The court added that, even though the court had departed downward in imposing the original sentence and had also rejected the suggested range of imprisonment to be imposed upon revocation of supervised release based on overrepresentation of criminal history, the court considered the fact that Sanchez-Bonilla had "a number of different arrests and convictions" in addition to his convictions for illegal re-entry.
The court properly considered the fact that Sanchez-Bonilla had re-entered the country only three weeks after being deported, and the fact that he had committed offenses besides entering the United States illegally. See 18 U.S.C. § 3553(a) (1), (a) (2) (B) (court must consider circumstances of the offense, history and characteristics of defendant, and need for sentence to afford adequate deterrence); Conkins, 9 F.3d at 1385 (same).

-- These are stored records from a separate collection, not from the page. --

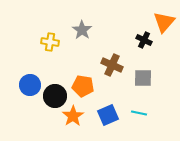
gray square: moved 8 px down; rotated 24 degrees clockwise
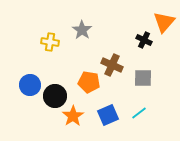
orange pentagon: moved 6 px right, 4 px up
cyan line: rotated 49 degrees counterclockwise
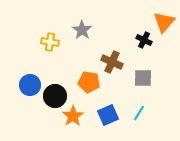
brown cross: moved 3 px up
cyan line: rotated 21 degrees counterclockwise
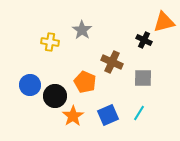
orange triangle: rotated 35 degrees clockwise
orange pentagon: moved 4 px left; rotated 15 degrees clockwise
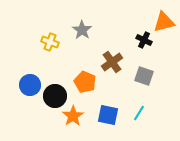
yellow cross: rotated 12 degrees clockwise
brown cross: rotated 30 degrees clockwise
gray square: moved 1 px right, 2 px up; rotated 18 degrees clockwise
blue square: rotated 35 degrees clockwise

Sanchez-Bonilla argues that the court should not have considered these factors because they are already factored into the sentencing range. This argument is based on the mistaken premise that the imposition of a consecutive sentence is equivalent to an upward departure. See Conkins, 9 F.3d at 1385 (consecutive sentences not equivalent to an upward departure; "calculation of what a combined, concurrent sentence would have been is irrelevant" where the court imposed a consecutive sentence and the sentence imposed actually represented a downward departure); cf. United States v. Pedrioli, 931 F.2d 31, 32 (9th Cir. 1991) (if court declines to follow Chapter 5 Guideline concerning concurrent sentences, it must follow the usual departure procedures and explain its reasons).